Adding to the disturbing similarity, pension provider Zurich has responded to the investor exodus by blocking new investment into its £215m ‘mirror’ Invesco Income and High Income funds, saying it was concerned about liquidity.
In an echo of Zurich’s decision to close its Woodford Equity Income ‘mirror fund to new business a month before dealing in the main fund was suspended, the company said it was responding to poor performance but added:
‘We’ve also become concerned about an ongoing reduction in size of the funds and the manager’s ability to manage liquidity effectively over the longer term ie, to ensure that there are enough sufficiently liquid assets in the fund to manage investment outflows.’
Invesco said it was ‘disappointed’ with Zurich’s decision. ‘Our standard procedures include regular stress testing of liquidity under a variety of conditions and time frames. The results from these analyses confirm that liquidity remains very manageable,’ it said.
Wth fixed pools of capital, investment trusts like do not suffer the same problems as open-ended funds when investors pull out. Big outflows force open-ended fund managers to sell investments to generate the cash to give to departing investors.
By comparison, investment trust managers can hang on, able to avoid forced sales of stock because shareholders can sell their shares in the open market if they want to disinvest.
However, in PLI’s case, the downward pressure on its portfolio from investors selling was likely compounded by Barnett dumping holdings from his open-ended funds which were also held by the trust.
Although not as extreme, this also echoes the way shares in the then Woodford Patient Capital Trust, now Schroder UK Public Private (SUPP ), were dragged down by the sale of cross-holdings in Woodford Equity Income.

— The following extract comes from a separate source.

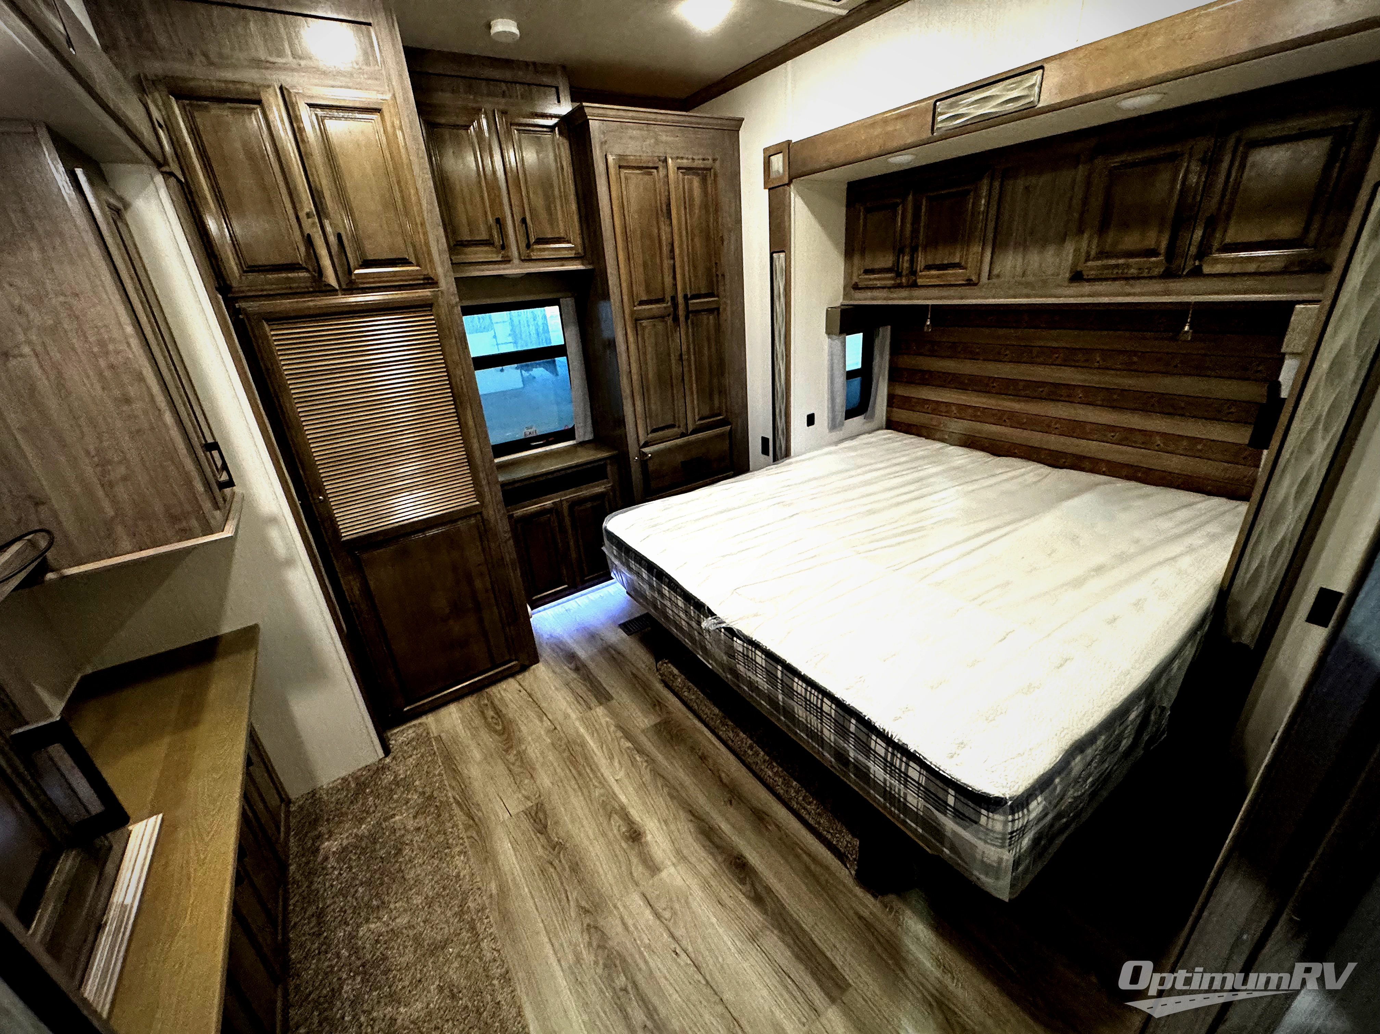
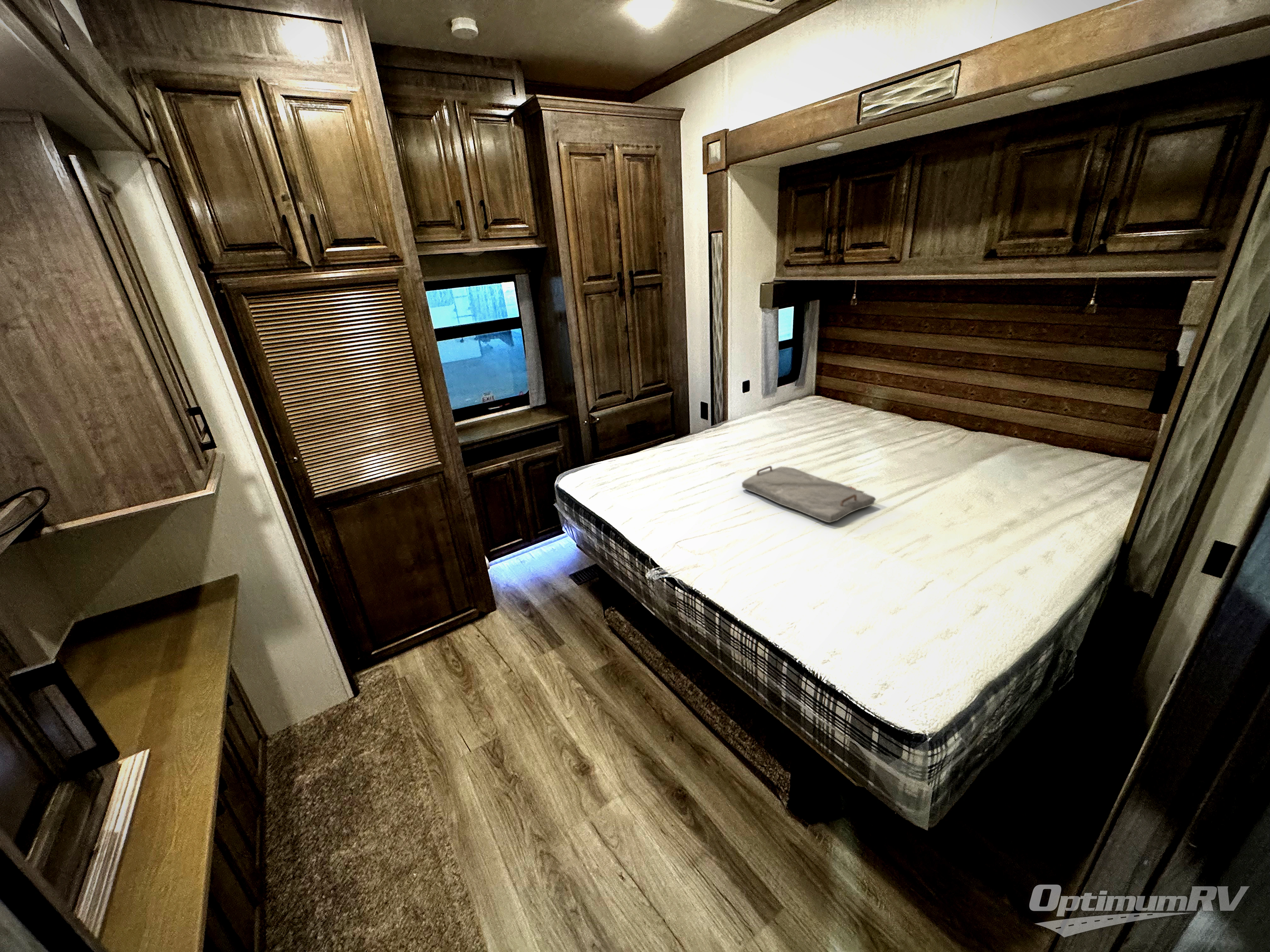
+ serving tray [741,466,876,523]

Our analysis of stock exchange filings shows there were 16 stocks exited or reduced by Barnett at the end of last year which were listed in Perpetual Income’s half-year results to 30 September.
These included Amigo (AMG), the troubled guarantor backed lender, Capita, the outsourcer, AJ Bell (AJB), the stock broker Invesco had backed before its flotation, and several specialist investment companies including Burford Capital (BUR), British Land (BLND) and Newriver (NRR) real estate investment trust.

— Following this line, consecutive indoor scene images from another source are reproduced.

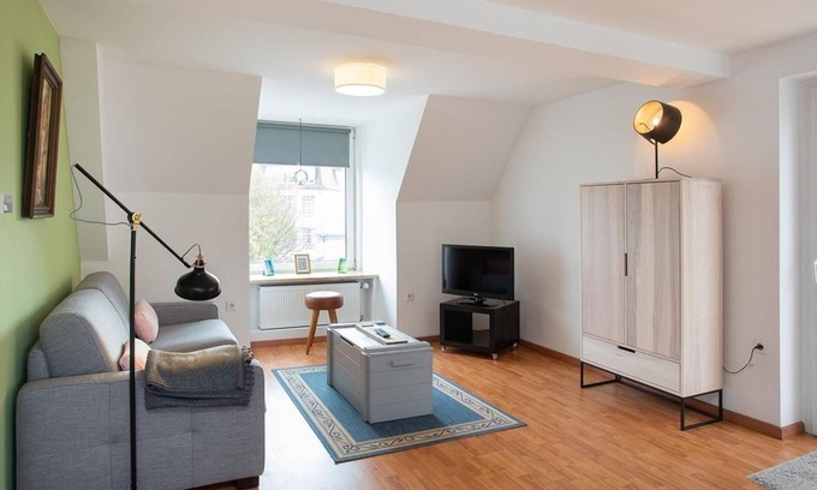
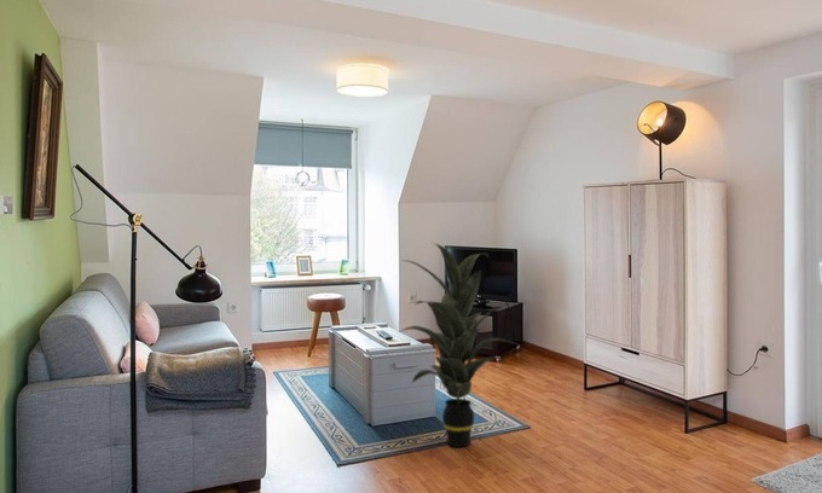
+ indoor plant [396,242,521,448]
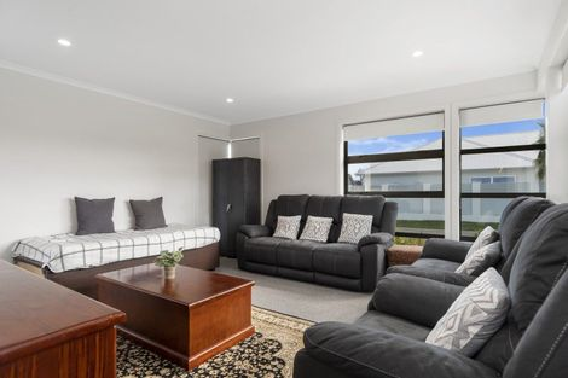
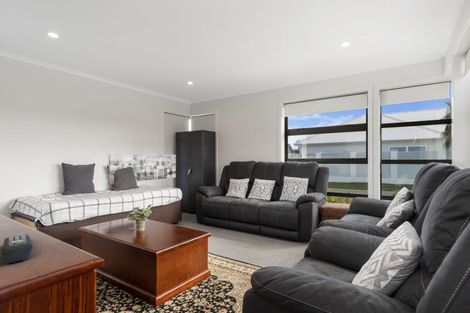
+ remote control [2,234,34,264]
+ wall art [108,154,177,185]
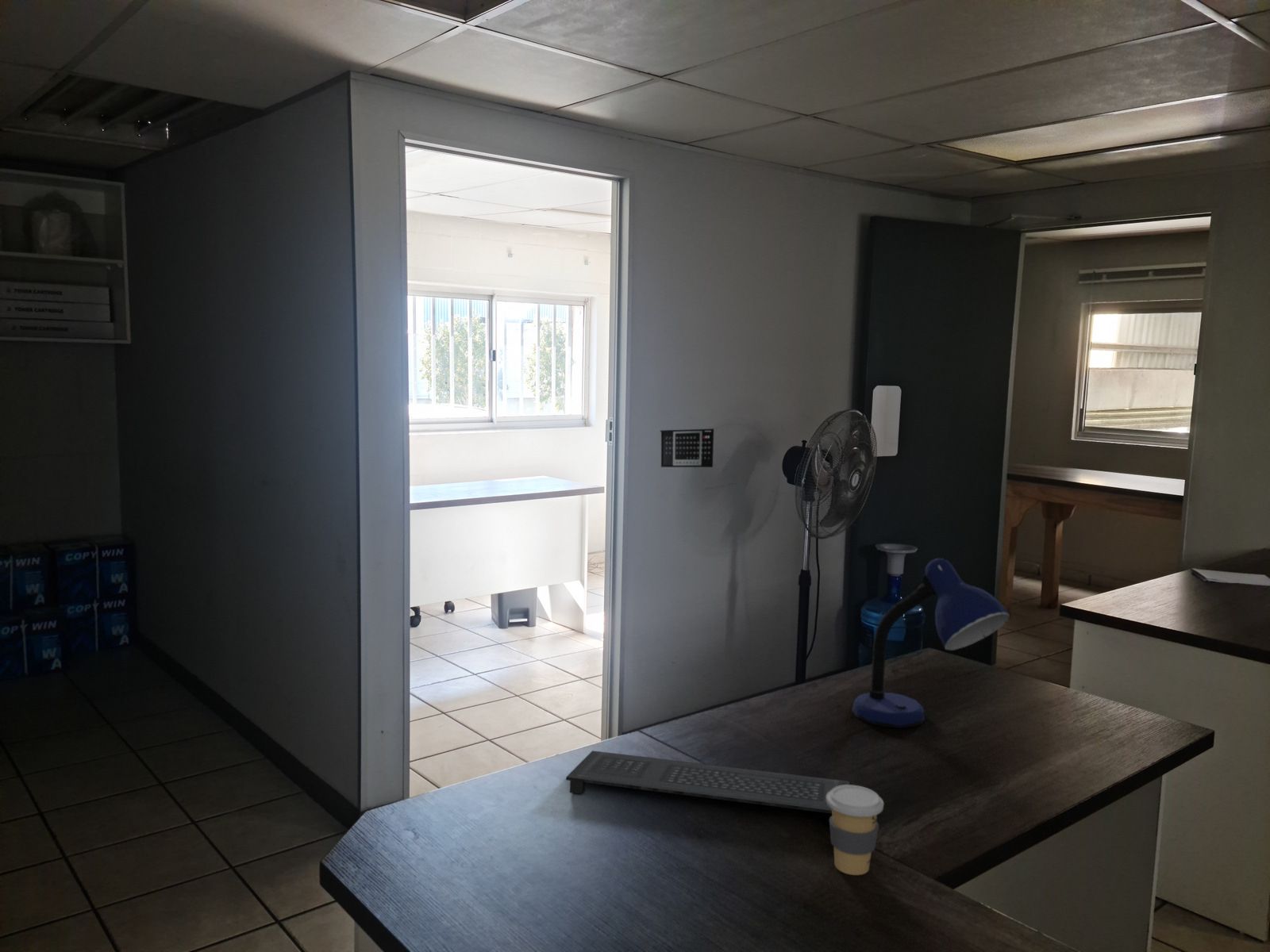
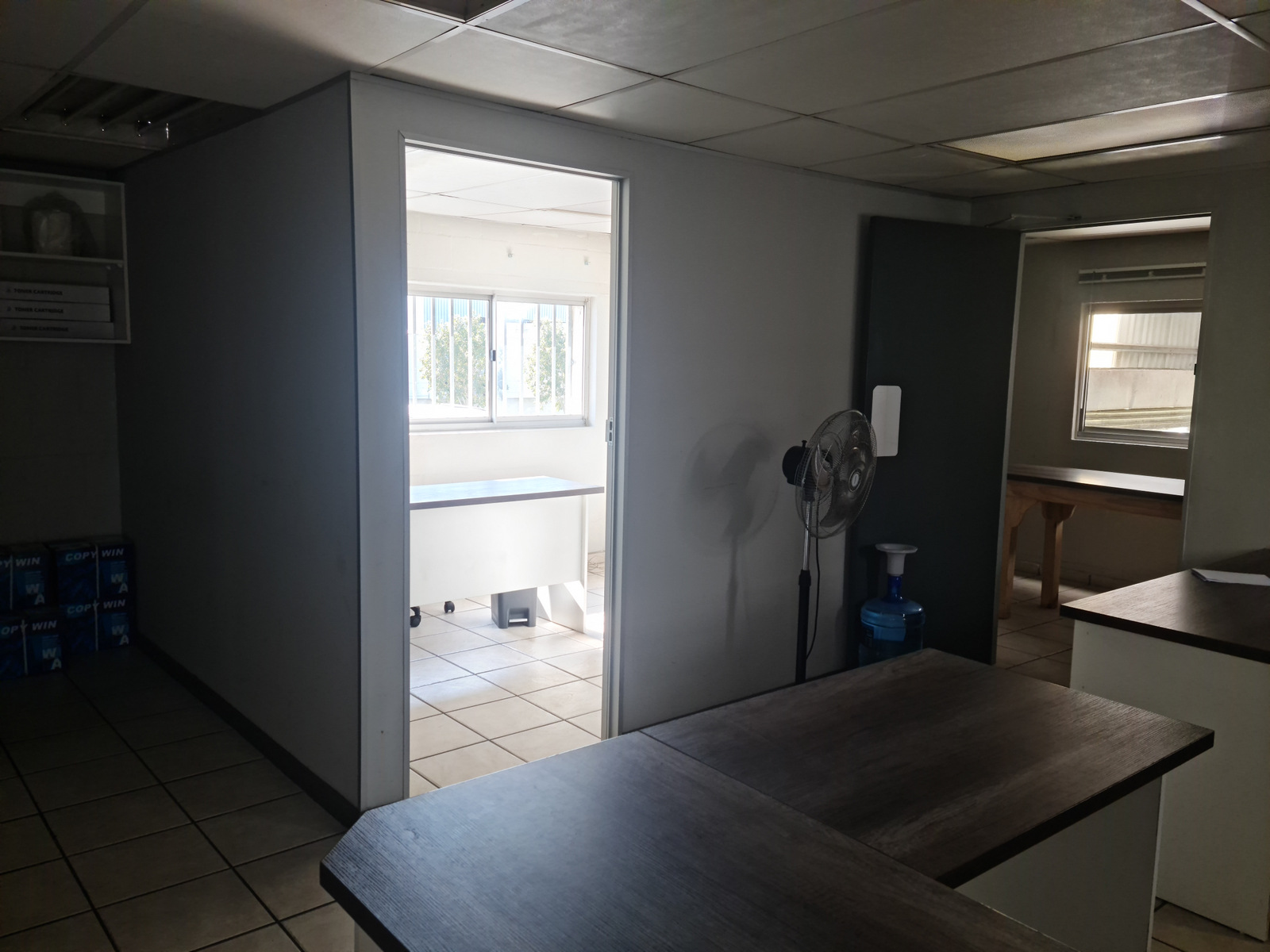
- coffee cup [826,784,884,876]
- desk lamp [851,558,1010,729]
- keyboard [565,750,850,814]
- calendar [660,428,714,468]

Barnett has long been battling poor performance, but has in recent months faced increased scrutiny over the liquidity of his funds and the similarities of his approach with that of failed fund manager Woodford, his predecessor at Invesco.

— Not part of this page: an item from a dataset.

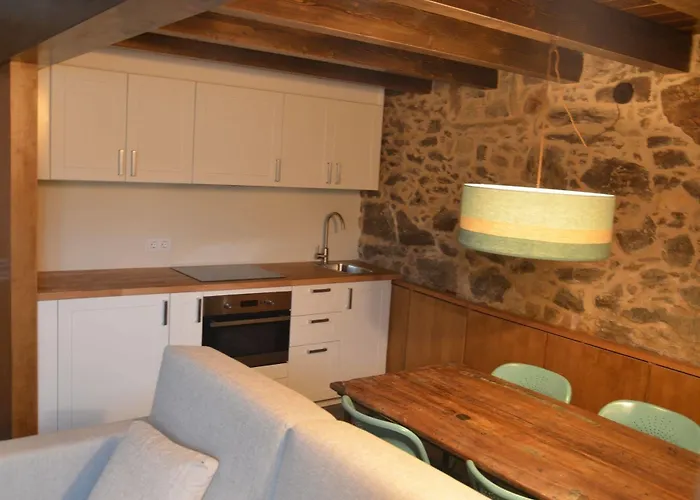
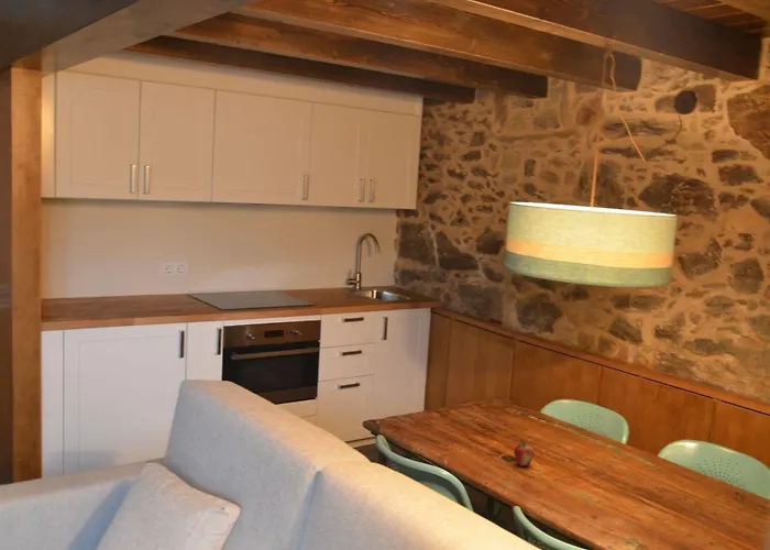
+ fruit [514,438,535,468]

Morningstar warned in November that the manager’s increasing focus on smaller companies, at over 30% of his funds, could cause a problem in funding withdrawals from investors.
Barnett has dismissed comparisons with Woodford, saying that since he took over Invesco Income and High Income ‘the funds have chartered a very different course’.
The funds now house £2.6bn and £5.7bn of assets respectively, with the impact of December’s withdrawals offset by an upturn in performance over the month, as the funds rallied on the general election result. But they remain mired at the bottom the Investment Association’s UK All Companies sector over three years, down 2.3% and 5.2% respectively. Over the same period the FTSE All-Share has risen 22.5%.
Barnett must hope that they and Perpetual Income can pull themselves off the floor. Barnett has managed PLI for 20 years, his longest stint on any fund. For the first 15 years he delivered excellent results for its shareholders. However, his promotion after Woodford left Invesco five years ago coincided with a downturn in performance as his responsibilities vastly increased as he became head of UK equities and manager of the group’s key equity income funds and investment trusts.
His sacking last month by the board of Edinburgh - which replaced Invesco with Majedie - leaves him with just PLI. It held off giving him the boot close to a general election that could affect the direction of markets, but is expected to do so unless there is a pronounced improvement in the first half of this year.